On display within this unremarkable space are works on loan from the Cinema Museum. Situated in Lambeth, the ex-workhouse has links to Charles Chaplin, the doyen of silent era Hollywood. During Chaplin’s impoverished early childhood, he would have stayed in the building with his mother. The converted site is home to collections that cover the whole breadth of cinema, yet the museum is seeking public funding to keep the collection together. 

The joy of this exhibition is envisioned by the collectors, their labour of love underlines an obsessive nature compelled to collect and catalogue. The number of items present here is staggering, and must be in excess of 100,000, realised as index cards, scrapbooks cuttings and celluloid samples. The timespan begins around the Second World War and continues to the preset, but some of the collected items edge close to the first talkies. The effort taken by the curator to assemble this exhibition is testament to the spirit of the collectors themselves. 

Envelopes contained within large metal index cabinets hold fragile celluloid movie cuts, are scattershot and lack the fastidiousness of other files, which are meticulously compiled and alphabetised.
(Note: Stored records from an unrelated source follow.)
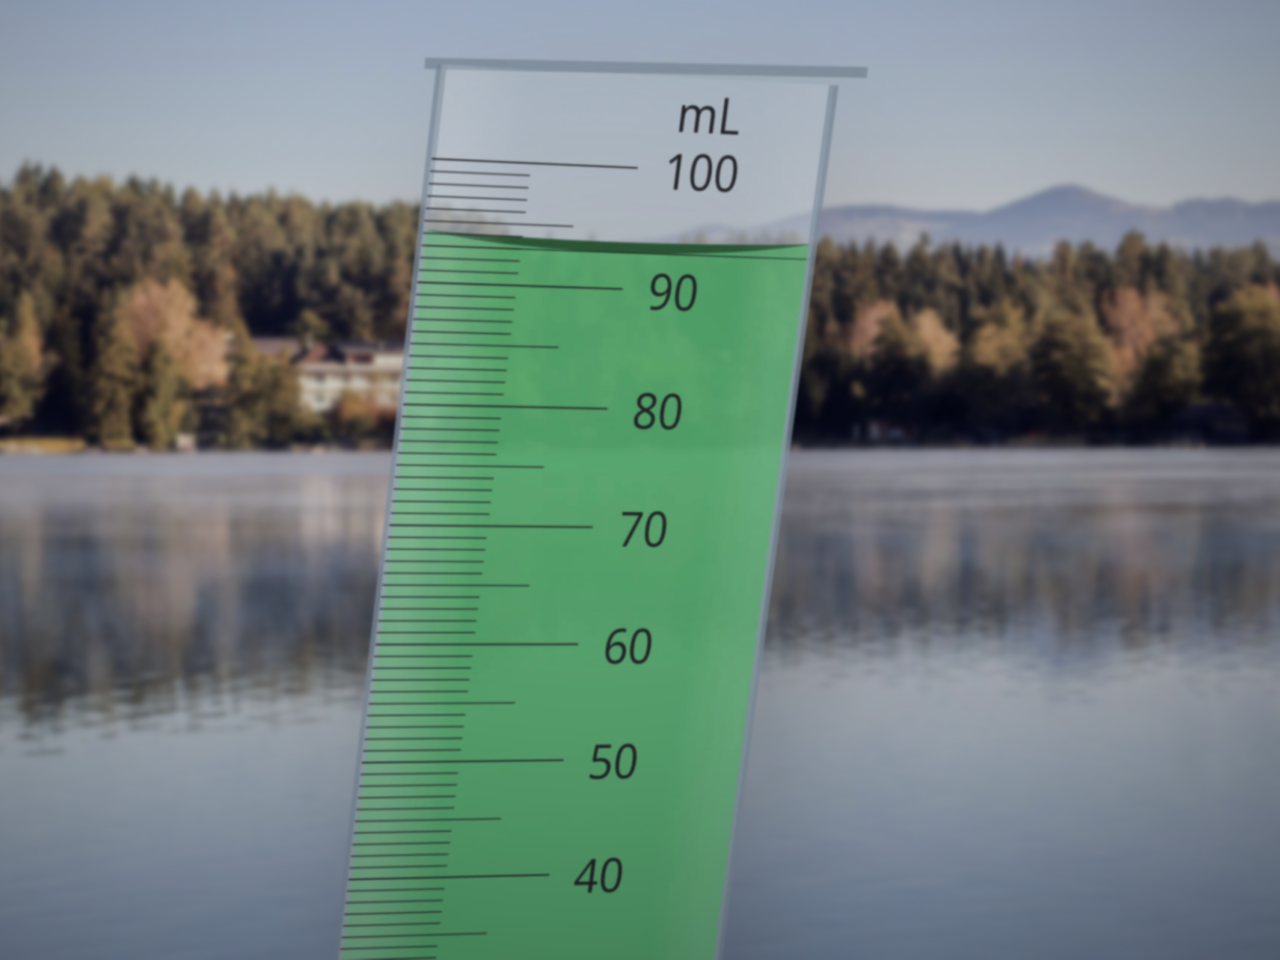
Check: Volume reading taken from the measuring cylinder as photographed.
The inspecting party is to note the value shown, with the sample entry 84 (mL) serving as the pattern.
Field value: 93 (mL)
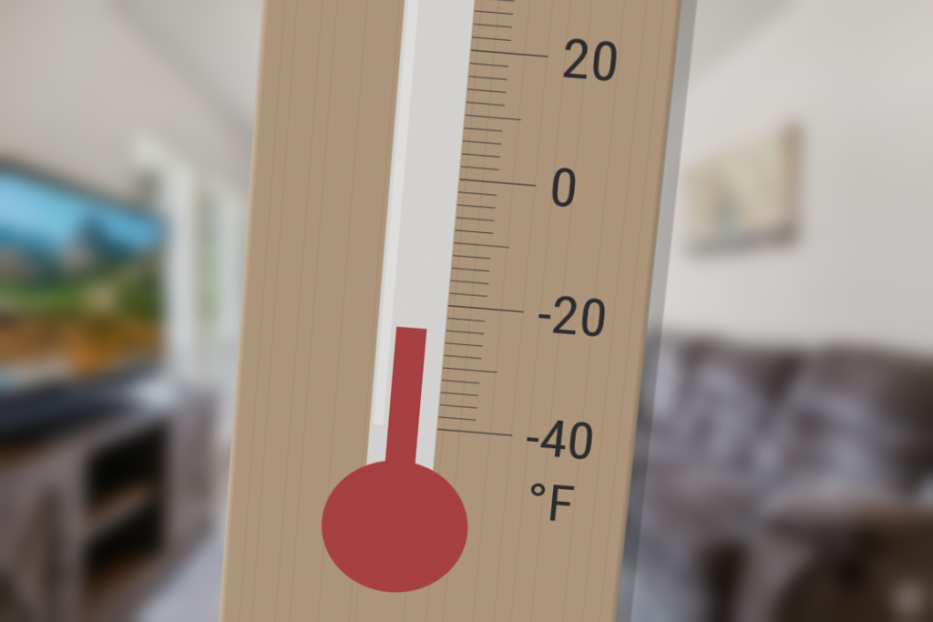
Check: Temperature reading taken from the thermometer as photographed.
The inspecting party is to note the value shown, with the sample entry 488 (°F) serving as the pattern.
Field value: -24 (°F)
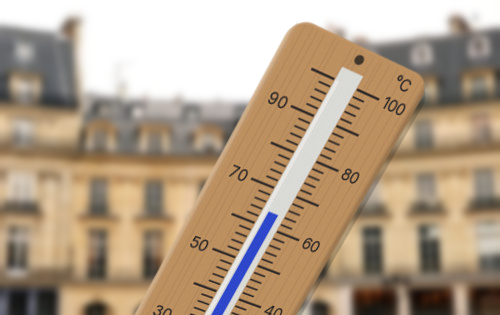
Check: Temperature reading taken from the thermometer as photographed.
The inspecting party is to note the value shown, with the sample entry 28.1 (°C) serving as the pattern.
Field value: 64 (°C)
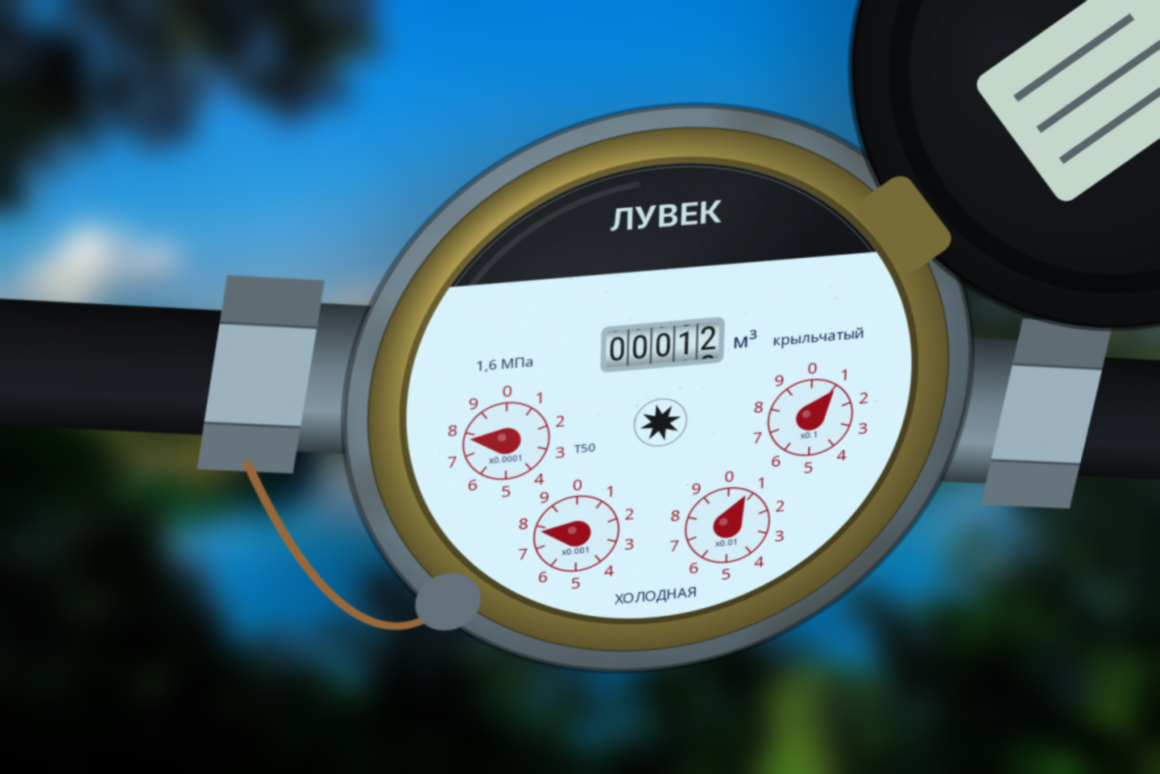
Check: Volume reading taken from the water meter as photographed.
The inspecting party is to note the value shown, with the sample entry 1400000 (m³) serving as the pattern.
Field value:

Some collections a mere 183 cards kept within a tiny box, others in tightly filled rows. A tall chest of drawers built from reclaimed wood stands proudly next to a wall adorned with index cards.

 

Collecting inspires a love for the subject matter and opens up the possibility to consider each aspect equally. From famous names that pop out instantly and excites the heart, to the less glamorous characters scattered across time. One cannot omit as a true collector. To omit is to deny their presence within the medium, and thereby undermine the collection itself. It is perhaps this spirit that the unstoppable nature of the hobby explodes. Vic Kinson is one such collector, who amassed over 36,000 index cards, and provides the set piece of the exhibition. 

The level of detail etched on these index cards appear limitless. Morsels of interesting facts sprinkled within the perfunctory information of an actor’s career: Al Pacino’s card states he was once a dancer and a stand up comedian; that Fatty Arbuckle was accused of manslaughter; Groucho Marx filed for bankruptcy after the 1929 Wall Street crash; Buster Keaton an alcoholic; Anthony Quinn’s family escaped the Mexican revolution; or that Lana Turner married eight times. Actors are described with reflection: Susan Sarandon as a, “Sexy and sassy American leading lady”; Burt Lancaster as the “Muscular actor with a flashing smile tinged with menace”.

Present throughout this exhibition is the urge to collect and collate for oneself, a record to replace a fragile and fading memory. A yellowing scrapbook of Peter Ewing lists the Academy Awards honour-role of 1939, written with elegant penmanship, and sites The Citadel as the best acted and best directed picture of the year. Yet the errors present remind the observer that this was a human endeavour, and so errors are unavoidable. The Citadel in fact had won its award the previous year. That should not take away from the enjoyment of looking at these artefacts, in fact, they highlight the personal touch present throughout this collection. 

One finds oneself wanting to read each card, to browse each scrapbook, and to hold each strip of celluloid up to the light. Yet the sheer numbers are overwhelming. To do justice to the collection would require a lifetime within these walls, as surely as these collections took a life time to assemble.